• What is needed
Quote every line of the data below as it stands, omitting pictures.

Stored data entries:
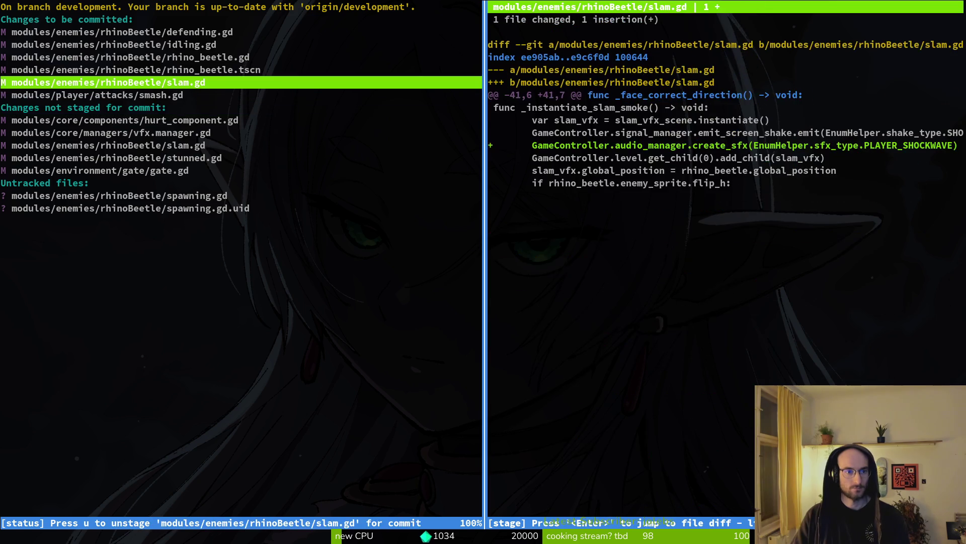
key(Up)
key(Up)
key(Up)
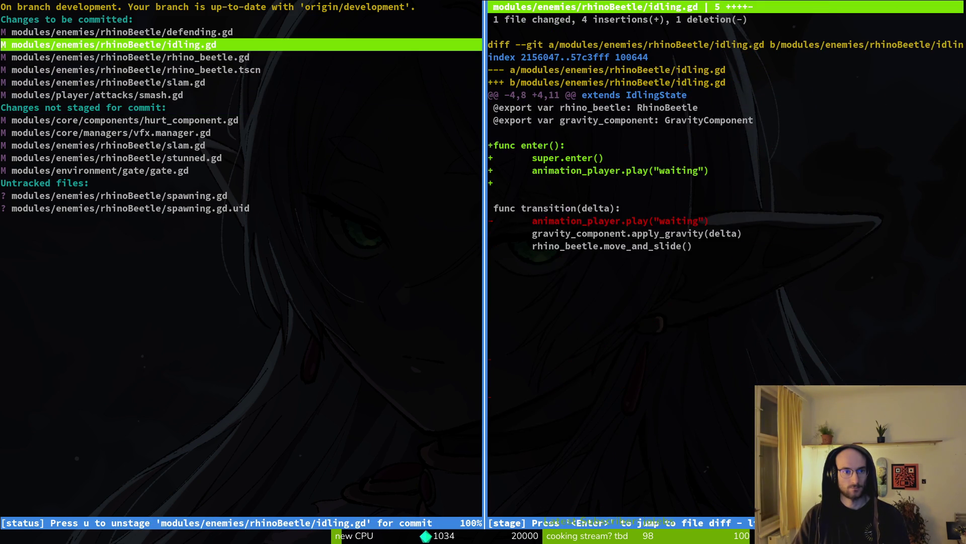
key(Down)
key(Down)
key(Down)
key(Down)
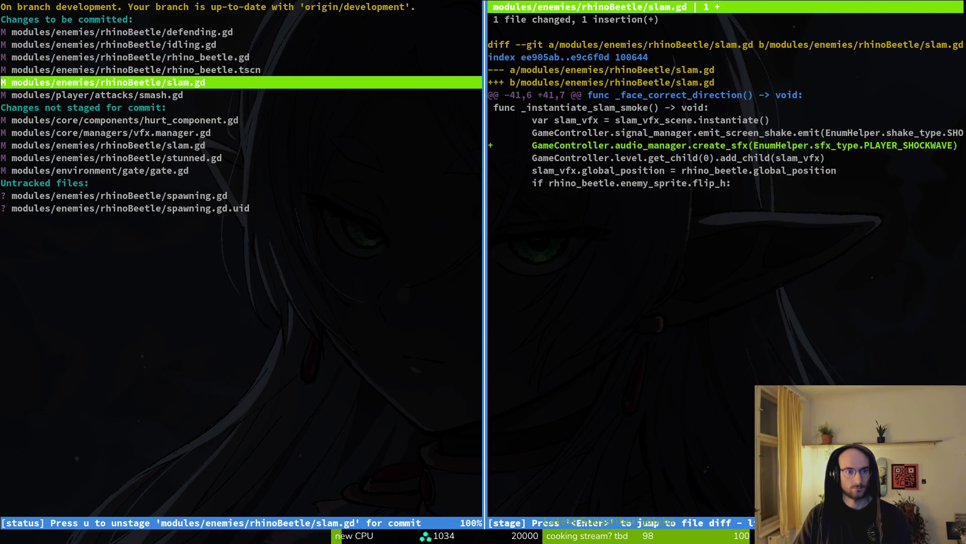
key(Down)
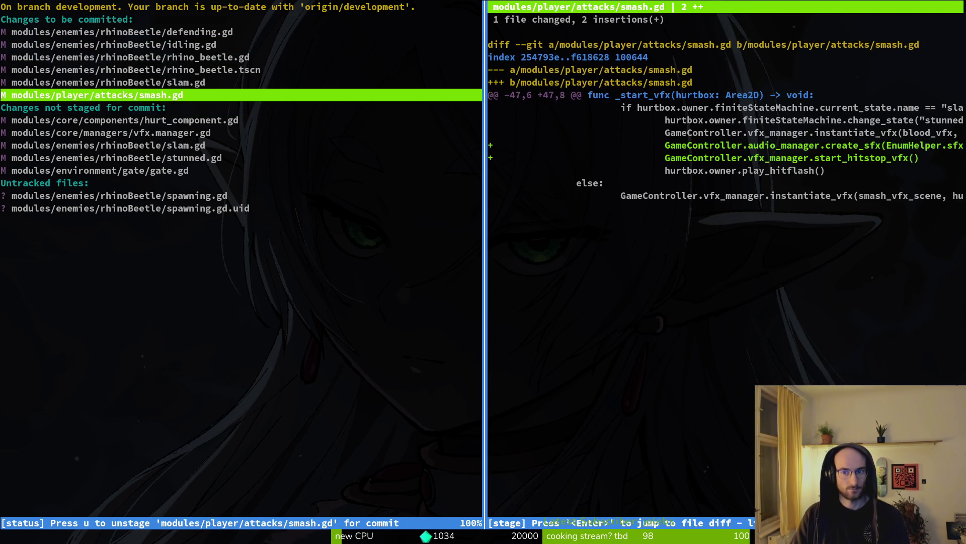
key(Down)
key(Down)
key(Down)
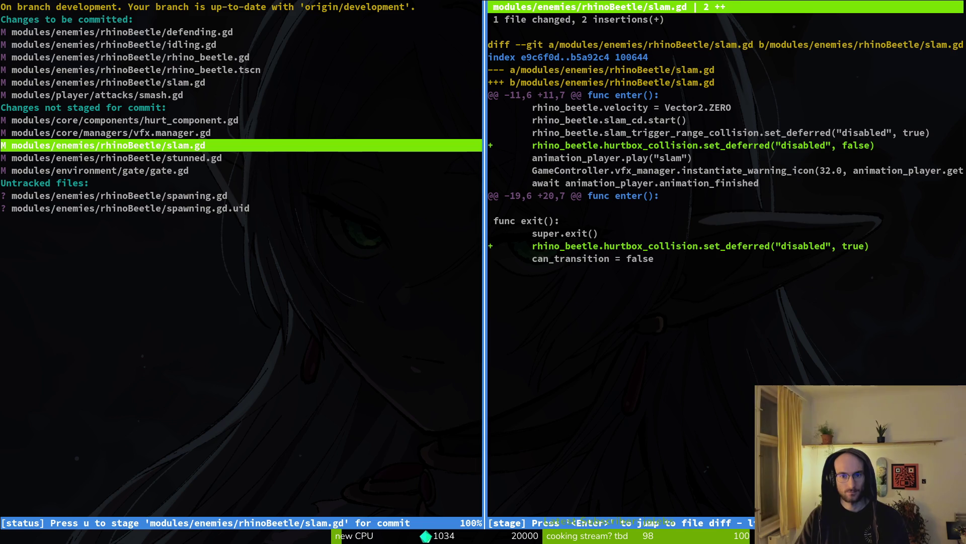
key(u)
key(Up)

• Result
key(Up)
key(Up)
key(Up)
key(Down)
key(Down)
key(Down)
key(Down)
key(Down)
key(Down)
key(Down)
key(Down)
key(u)
key(Up)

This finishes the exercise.